The Militant(logo) 
    Vol.62/No.8           March 2, 1998 
 
 
The Great Society  

BY HARRY RING
How about handcuffs? -Hugs, kisses, a pat on the back, or a "high five." These and other public displays of affection are banned at Nicholas Junior High in Fullerton, California. Responding to student protest, a school official declared: "We prefer that kids keep their hands to themselves."

Didn't go upside his head? -A Hillsborough, New Jersey, cop is suing his "union," the Policemen's Benevolent Ass'n (PBA), for libel. The PBA prez, in a letter to colleagues in neighboring Montgomery, had branded him a "bad apple" who had violated the police "honor code." Also, his associates shunned and humiliated him. Why? After a traffic accident, he had given a ticket to the mother of a cop in Montgomery.

The sane society - British officials are considering a posthumous pardon for Helen Duncan, a spiritualist who was convicted of witchcraft during World War II. She was busted under the 1735 Witchcraft Act while doing a seance. Police said she divulged information about the sinking of a ship which she said she obtained during the seance. She was prosecuted as a security risk by officials who feared that she would "see" and disclose the top-secret site for the Allied D- Day landing on the French coast.

The `superior' sex? - Detroit medical researchers report evidence that in the aging process, the male brain shrinks faster than those of females. The doctor who headed up the project confided, "My wife says it's no surprise to her."

Must make them proud - The Los Angeles County board of supervisors voted unanimously to charge county jail inmates $3 for each visit to the medical ward. Supervisor Gloria Molina said this will cut down on "frivolous" waste of tax money. We assume nonfrivolous waste is still OK.

Breathe lightly - "Air pollution may contribute to the death of up to 24,000 frail and elderly people each year," states the first British government study of the effects on health of fumes from vehicles and industry. - London Times.

Slippery as soap - After a test run, Proctor & Gamble has made its fat-free oil, Olestra, available for use in Frito- Lay's high-salt snacks. A federally required label will caution that Olestra "may cause abdominal cramping and loose stools" and slow the absorption of some vitamins. But no notice that Frito-Lay will charge an extra 25 percent for products that include the oil.

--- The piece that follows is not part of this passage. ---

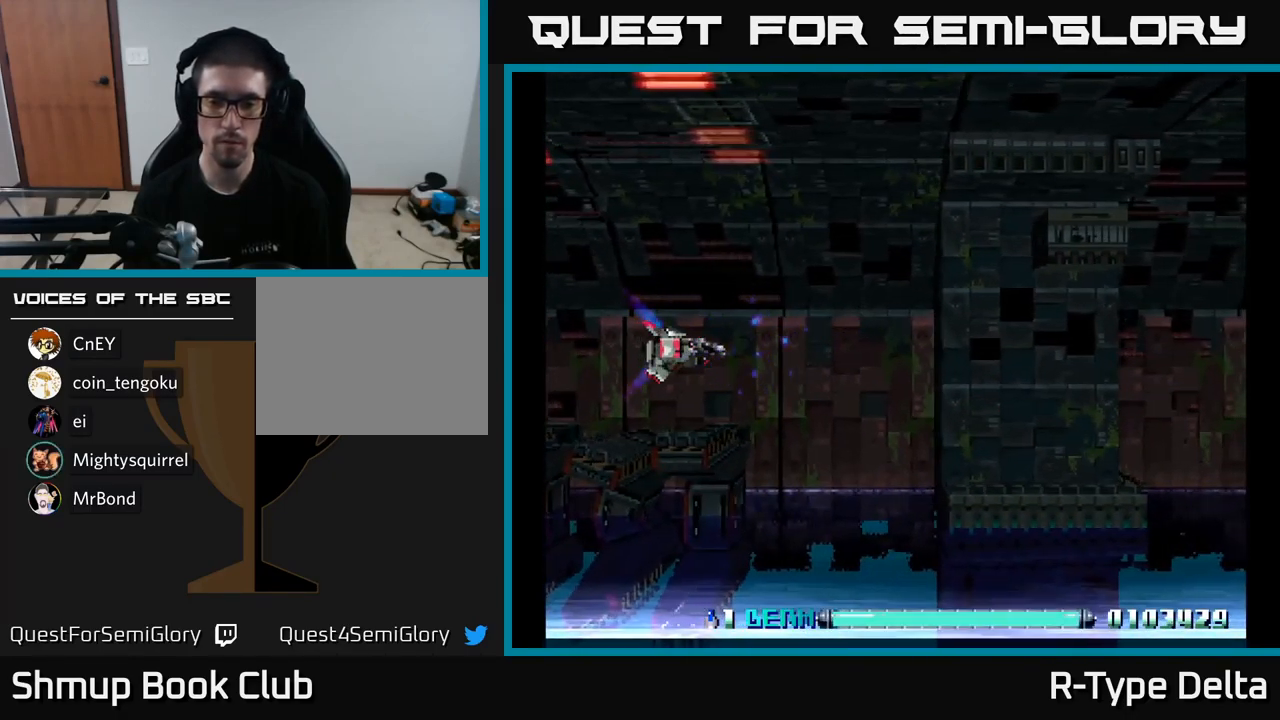
{"buttons": ["X"], "right_stick": "center", "events": []}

Must think they're in New York - Stemming from a corruption inquiry, 11 cops have been suspended or transferred from the police unit that pioneered Zero Tolerance enforcement in England. Assertedly, hundreds of criminal convictions will be reviewed.

Ask Bill Gates - "It seems that all the information in the world, all that is known, has been known or might be needed to be known is available on the Internet. The human understanding of God is that he is all-knowing, all powerful. So is the Internet God?" - Cannon Geoff Smith, Church of England.